§ **Source information**:
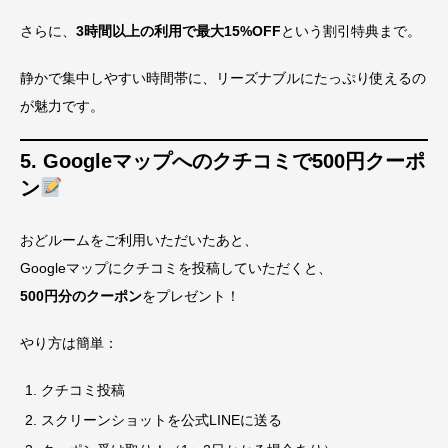
さらに、
3時間以上の利用で最大15%OFF
という割引特典まで。
静かで集中しやすい時間帯に、リーズナブルにたっぷり使えるの
が魅力です。
5. Googleマップへのクチコミで500円クーポ
ン
おどルームをご利用いただいたあと、
Googleマップにクチコミを投稿していただくと、
500円分のクーポン
をプレゼント！
やり方は簡単：
クチコミ投稿
スクリーンショットを公式LINEに送る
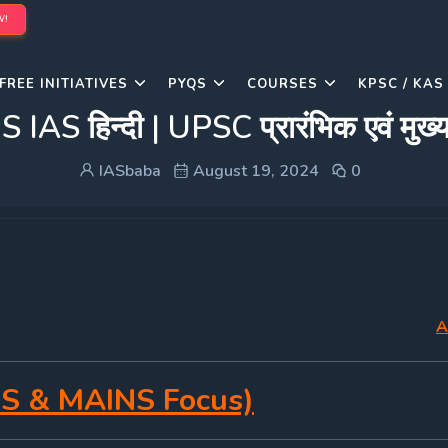
W!
FREE INITIATIVES
PYQS
COURSES
KPSC / KAS
हिन्दी | UPSC प्रारंभिक एवं मुख्य
IASbaba
August 19, 2024
0
A
S & MAINS Focus)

§ **To-do item**: Write the listing above out again word for word, excluding all images.

§ **Response area**:
さらに、
3時間以上の利用で最大15%OFF
という割引特典まで。
静かで集中しやすい時間帯に、リーズナブルにたっぷり使えるの
が魅力です。
5. Googleマップへのクチコミで500円クーポ
ン
おどルームをご利用いただいたあと、
Googleマップにクチコミを投稿していただくと、
500円分のクーポン
をプレゼント！
やり方は簡単：
クチコミ投稿
スクリーンショットを公式LINEに送る
W!
FREE INITIATIVES
PYQS
COURSES
KPSC / KAS
हिन्दी | UPSC प्रारंभिक एवं मुख्य
IASbaba
August 19, 2024
0
A
S & MAINS Focus)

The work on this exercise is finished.